Overall favorability for the agency landed at a net -17 percent, but that number masks what voters actually want from immigration policy: focused enforcement. The survey shows 72 percent support immigration enforcement if it concentrates on dangerous criminals, and 58 percent of Democrats say at least some illegal immigrants should face deportation, which complicates any simple narrative that voters want lax borders.
Given that mix, the memo recommends Senate Democrats use upcoming Department of Homeland Security funding votes to extract concessions from the administration and GOP negotiators. “Taken together, these findings indicate that reform, not abolition or expansion, is the option with the strongest public consensus,” the memo reads, and it warns that voters “want ICE to follow the law, and focus enforcementon people who pose a threat to public safety.”
The polling also finds 63 percent favor some cooperation between local police and ICE, such as checking immigration status during criminal arrests, while rejecting cooperation in sensitive places like hospitals and schools.
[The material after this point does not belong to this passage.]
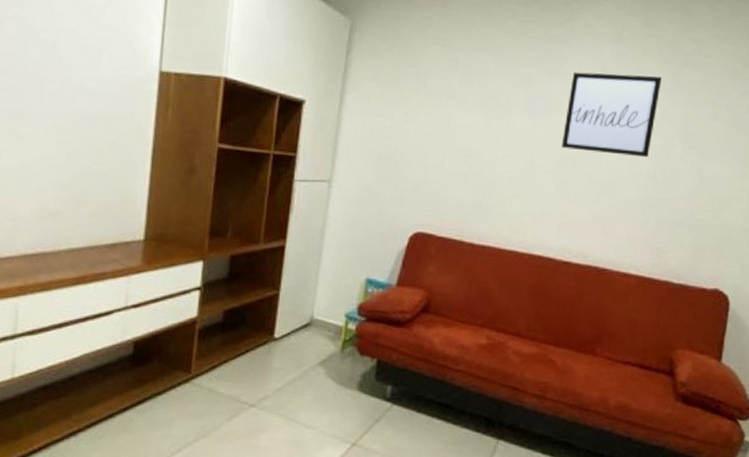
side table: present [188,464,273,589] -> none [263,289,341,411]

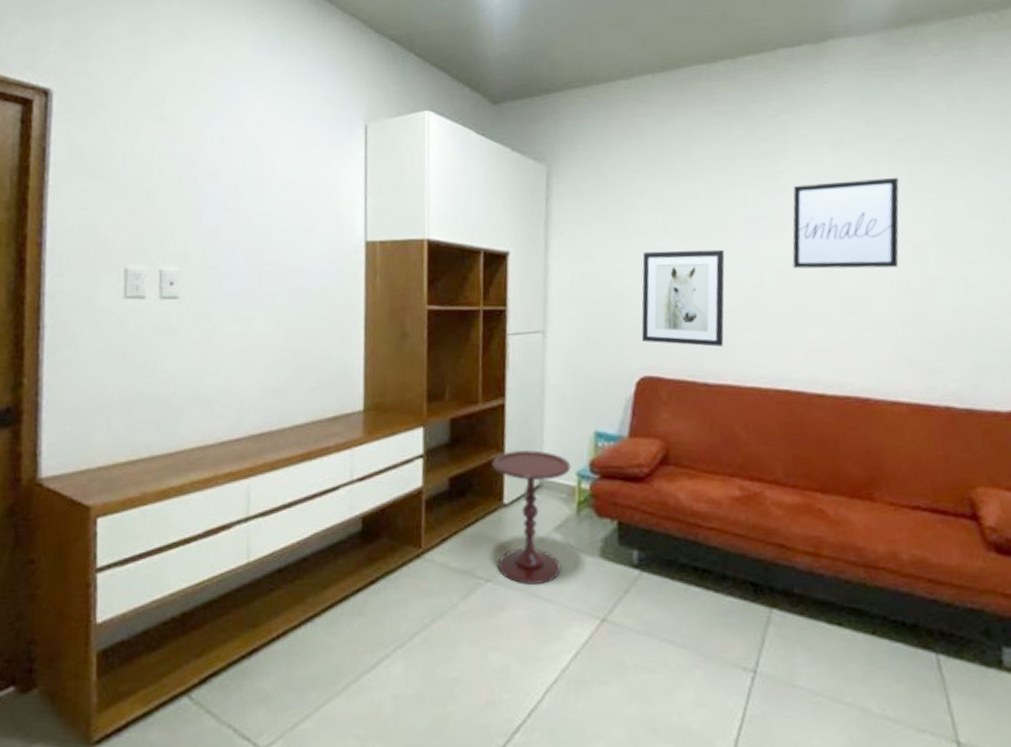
side table: none [263,289,341,411] -> present [492,449,571,585]
wall art: none [419,116,504,211] -> present [641,249,725,347]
That split gives Democrats cover to demand stricter rules and clearer limits around where and how enforcement happens, rather than pushing for abolition that most voters do not support.
The memo pushes a twofold message: use leverage to rein in abuses and recenter ICE on a law enforcement mission, and force transparency and guardrails that appeal to swing voters. “use their leverage to achieve meaningful changes that rein in ICE’s abuses and refocus the agency on its critical law enforcement mission,” the document argues, signaling a strategy that mixes oversight with policy adjustments.
Some Democrats are already telegraphing tougher lines, threatening a partial shutdown if ICE funding isn’t pulled or conditioned in upcoming bills. Adam Jentleson, founder of the Searchlight Institute, said the ICE question “is likely to be their last major leverage point for several months at least if not for the rest of the year” and added that “the tragic events that have unfolded in Minneapolis have shocked the conscience of Americans and brought their attention to the horrible s**t that ICE is doing.” His language makes it clear how the group expects Democrats to frame the debate.
This is a critical point from Sen Chris Murphy: If Dems fold on ICE now, it could be a disaster in the midterms.
"The result will be a lot of voters who tend to turn out in midterm elections just won’t."
Here's our full exchange. It's powerful stuff:https://t.co/KYmQf4XL83 pic.twitter.com/C4jnIg1zh2
— . (@GregTSargent) January 27, 2026
From a Republican perspective, this looks like a preemptive play to box the GOP into defending an agency while making concessions that could weaken enforcement tools. Democrats get to claim they are protecting civil liberties, while Republicans are left to argue for firm border and public safety policies without appearing to condone questionable practices.
Whether this plan turns into effective campaign messaging depends on execution and whether voters buy the distinction between reforming tactics and sustaining enforcement priorities. Expect fights over DHS funding to become a testing ground for that argument, and for both sides to use the polling numbers to justify their political moves as the midterms approach.